TASK DETAILS
Print each entry again exactly as written, and keep the pictures out.

· · · · · · ·

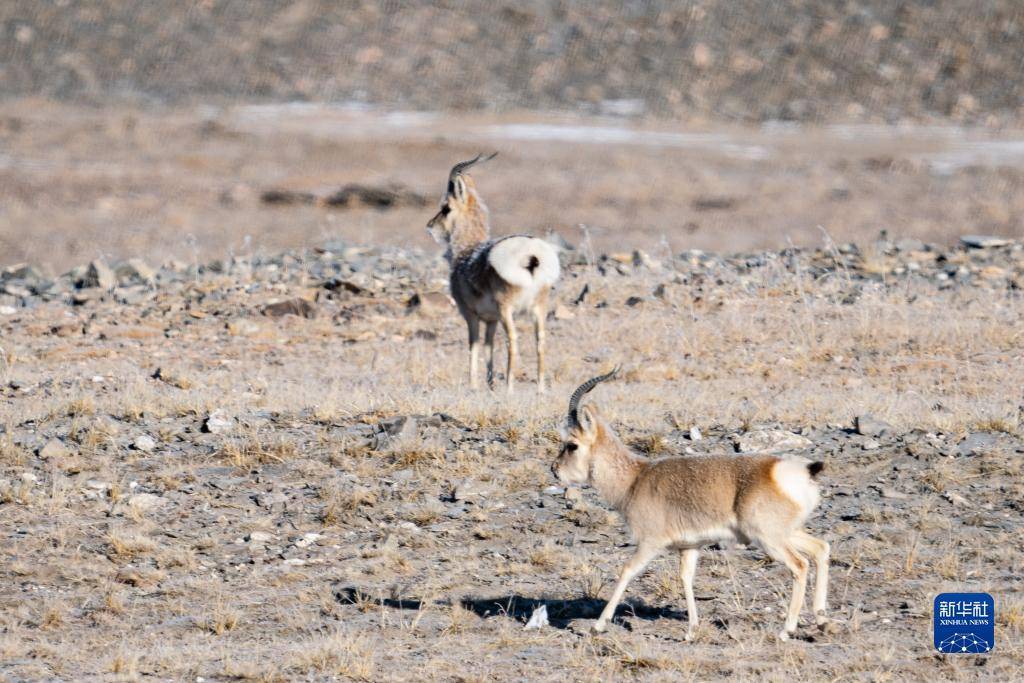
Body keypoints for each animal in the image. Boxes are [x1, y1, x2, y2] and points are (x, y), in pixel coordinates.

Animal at [428, 152, 565, 393]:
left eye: (446, 208)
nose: (430, 226)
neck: (467, 253)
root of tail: (531, 255)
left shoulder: (470, 315)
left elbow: (473, 345)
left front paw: (473, 385)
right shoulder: (490, 320)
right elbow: (489, 346)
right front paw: (490, 385)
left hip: (507, 310)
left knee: (513, 340)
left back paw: (510, 388)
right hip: (538, 308)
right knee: (540, 341)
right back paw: (540, 390)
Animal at [552, 368, 831, 643]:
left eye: (571, 445)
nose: (554, 469)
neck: (635, 480)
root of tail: (796, 471)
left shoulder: (650, 543)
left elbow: (627, 570)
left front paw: (598, 625)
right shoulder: (690, 547)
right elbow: (686, 578)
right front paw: (691, 630)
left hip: (769, 538)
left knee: (800, 565)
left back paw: (787, 630)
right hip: (787, 533)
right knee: (820, 548)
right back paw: (822, 621)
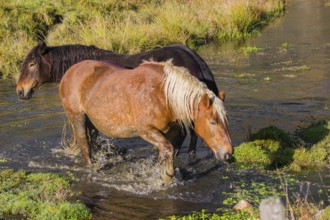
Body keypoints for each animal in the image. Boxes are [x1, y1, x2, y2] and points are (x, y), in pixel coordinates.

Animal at [60, 59, 235, 181]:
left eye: (226, 121)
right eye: (213, 122)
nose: (228, 154)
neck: (163, 95)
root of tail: (69, 72)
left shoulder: (171, 132)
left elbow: (169, 152)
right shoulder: (146, 131)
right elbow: (168, 150)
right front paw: (166, 177)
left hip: (92, 123)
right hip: (77, 118)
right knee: (85, 146)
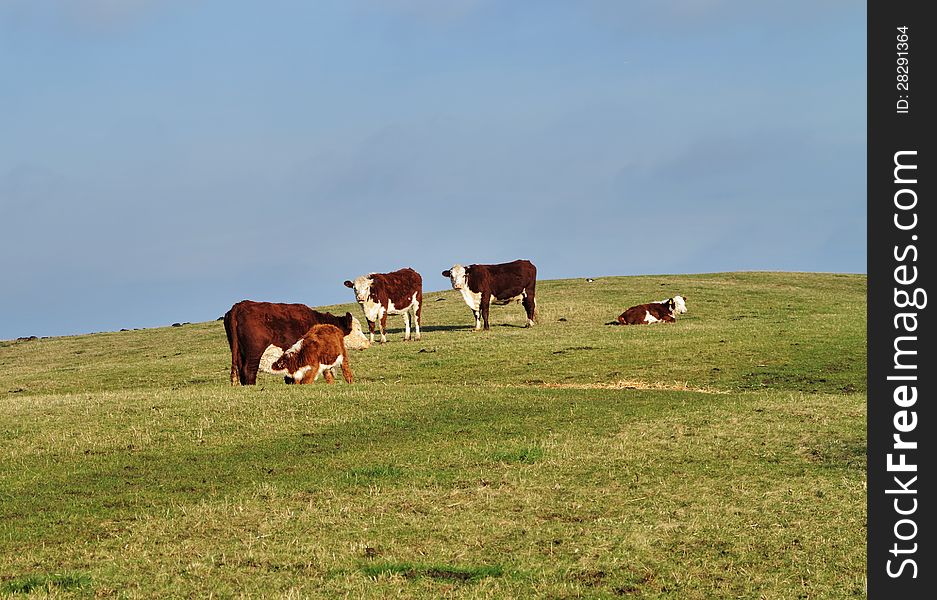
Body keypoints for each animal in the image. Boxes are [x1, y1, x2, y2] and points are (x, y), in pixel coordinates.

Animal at [224, 298, 370, 386]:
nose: (368, 343)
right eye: (358, 329)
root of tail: (239, 305)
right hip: (254, 352)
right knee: (249, 370)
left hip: (238, 352)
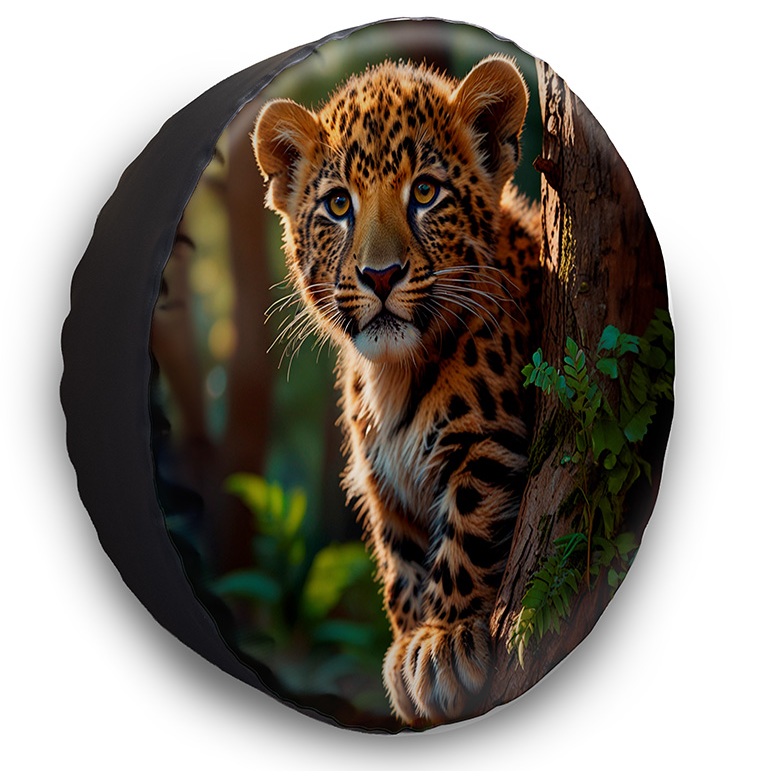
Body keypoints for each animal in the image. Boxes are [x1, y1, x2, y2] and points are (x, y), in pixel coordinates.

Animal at [252, 55, 541, 725]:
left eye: (426, 193)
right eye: (338, 204)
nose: (379, 275)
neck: (394, 375)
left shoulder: (489, 442)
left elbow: (468, 534)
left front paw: (444, 642)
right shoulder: (382, 482)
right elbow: (401, 566)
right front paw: (411, 643)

· · · · · · ·

TASK RESPONSE
Body keypoints for each animal in the image. Boxes are [x1, y1, x2, y2] and points are (x, y), in pixel coordinates.

Animal at [428, 152, 565, 393]:
left eye: (446, 208)
nose: (430, 226)
neck: (467, 253)
root of tail: (531, 255)
left shoulder: (470, 315)
left elbow: (473, 345)
left front paw: (473, 385)
right shoulder: (490, 320)
right elbow: (489, 346)
right front paw: (490, 385)
left hip: (507, 310)
left knee: (513, 340)
left back paw: (510, 388)
right hip: (538, 308)
right knee: (540, 341)
right back paw: (540, 390)
Animal at [552, 368, 831, 643]:
left eye: (571, 445)
nose: (554, 469)
neck: (635, 480)
root of tail: (796, 471)
left shoulder: (650, 543)
left elbow: (627, 570)
left front paw: (598, 625)
right shoulder: (690, 547)
right elbow: (686, 578)
right front paw: (691, 630)
left hip: (769, 538)
left knee: (800, 565)
left back paw: (787, 630)
right hip: (787, 533)
right knee: (820, 548)
right back paw: (822, 621)
Body keypoints for each animal in the image. Boxes are [x1, y1, x2, y2] and points are (x, y), in pixel coordinates.

Animal at [60, 59, 235, 181]:
left eye: (226, 121)
right eye: (213, 122)
nose: (228, 154)
neck: (163, 95)
root of tail: (69, 72)
left shoulder: (171, 132)
left elbow: (169, 152)
right shoulder: (146, 131)
right elbow: (168, 150)
right front paw: (166, 177)
left hip: (92, 123)
right hip: (77, 118)
right knee: (85, 146)
Body keypoints for each animal in the image. Boxes are [x1, y1, x2, y2] and points are (x, y), in pixel coordinates.

Animal at [224, 298, 370, 386]:
nose: (368, 343)
right eye: (358, 329)
root of tail: (239, 305)
right hip: (254, 352)
right knee: (249, 370)
left hip: (238, 352)
Body keypoints for each animal in the image. Boxes are [x1, y1, x2, y2] and points are (x, y), in pixel coordinates.

Animal at [252, 55, 541, 725]:
left eye: (426, 193)
right eye: (338, 204)
nose: (379, 275)
neck: (394, 375)
left shoulder: (489, 442)
left elbow: (468, 534)
left front paw: (444, 642)
right shoulder: (382, 482)
right elbow: (401, 566)
right front paw: (411, 643)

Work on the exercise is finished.